Pull out every line from the listing that has the word "advertisement".

RECORDS FOR THE TASK.
Segment Open

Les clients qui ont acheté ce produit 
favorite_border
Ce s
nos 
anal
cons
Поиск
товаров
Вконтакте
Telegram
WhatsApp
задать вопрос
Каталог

Segment Closed
Segment Open

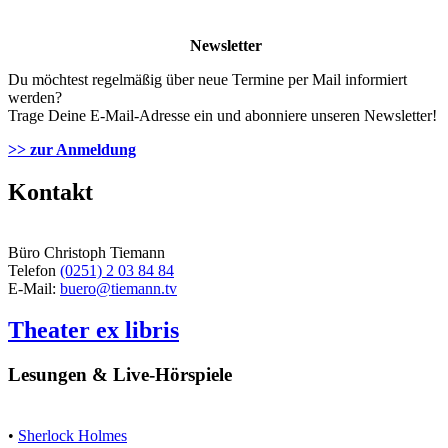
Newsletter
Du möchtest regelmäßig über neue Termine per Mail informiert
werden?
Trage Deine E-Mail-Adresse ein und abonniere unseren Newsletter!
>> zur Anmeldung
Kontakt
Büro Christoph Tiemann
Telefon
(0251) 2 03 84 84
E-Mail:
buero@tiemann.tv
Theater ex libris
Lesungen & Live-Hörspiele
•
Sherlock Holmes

Segment Closed
Segment Open

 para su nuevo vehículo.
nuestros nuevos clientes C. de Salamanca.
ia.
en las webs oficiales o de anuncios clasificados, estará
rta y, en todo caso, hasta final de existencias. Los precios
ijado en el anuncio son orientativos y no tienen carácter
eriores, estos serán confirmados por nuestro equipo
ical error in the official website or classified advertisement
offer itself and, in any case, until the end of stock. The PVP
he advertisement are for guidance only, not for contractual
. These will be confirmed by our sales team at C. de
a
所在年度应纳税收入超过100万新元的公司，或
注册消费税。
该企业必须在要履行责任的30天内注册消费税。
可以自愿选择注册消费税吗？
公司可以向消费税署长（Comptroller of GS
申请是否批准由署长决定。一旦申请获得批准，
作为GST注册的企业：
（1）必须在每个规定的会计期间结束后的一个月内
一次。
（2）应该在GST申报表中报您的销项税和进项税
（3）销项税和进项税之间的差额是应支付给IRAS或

Segment Closed

OUTPUT FOR THIS EXERCISE.
ical error in the official website or classified advertisement
he advertisement are for guidance only, not for contractual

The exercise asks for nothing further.